We see this same tenor in Hebrews 12 regarding God’s discipline, showing us we’re his beloved children, like our earthly fathers who “disciplined us for a short time as it seemed best to them” (Heb. 12:10). In the next verse we see an important detail: “For the moment all discipline seems painful rather than pleasant, but later it yields the peaceful fruit of righteousness” (12:10). This may jar with the shorter-term therapeutic mindset of much “gentle parenting” in our time, particularly regarding the constructive use of “pain.” But the Bible calls parents to look not to short-term pleasantries but to the long-term “peaceful fruit of righteousness.” This is also why any Christian parent practicing corporal punishment is also bound by wider biblical constraints, such as not doing it in anger, for “the anger of man does not produce the righteousness of God” (James 1:20) and ensuring a holistic environment of loving and gracious encouragement, not exasperation (Colossians 3:21; Ephesians 6:4).
Paul speaks of the denial of bodily comfort and the acceptance of bodily pain for the higher goal of faithful godliness (1 Corinthians 9:27; 1Timothy 4:8). We must remain wary of any who might twist such verses to underwrite genuine abuses. But I believe the Bible is clear that parents who refuse to discipline their children “bodily” are denying them a key aspect of their nurture. The gradual diminishment of corporal punishment across the western world does not appear to have produced better fruit of good character but rather the opposite.
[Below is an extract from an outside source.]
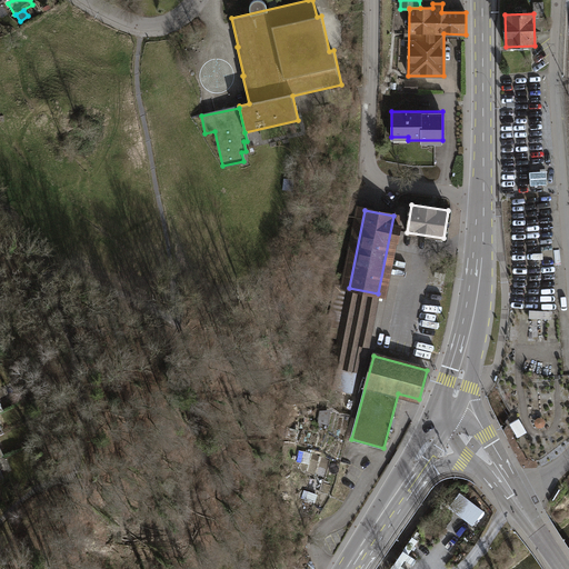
[(519,438),(527,433),(520,421),(511,426),(519,438)]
Short-term pain to avoid long term-harm
Contrary to exclusively negative depictions, loving corporal punishment can help children by causing temporary short-term pain to avoid more permanent long-term harm. We have found the reasonable use of corporal punishment so helpful for establishing the base line of authority and virtue in our family from an early age. On this foundation, other forms of discipline become more effective within the wider vision of honouring God by honouring father and mother. This is what Paul calls “the first commandment with a promise…that it may go well with you and that you may live long in the land” (Ephesians 6:2-3). Corporal punishment works in tandem with this promise, showing children that it is precisely because God cares about our bodies that we should be taught as early as possible that our rebellion and/or our honour carry both spiritual and physical consequences.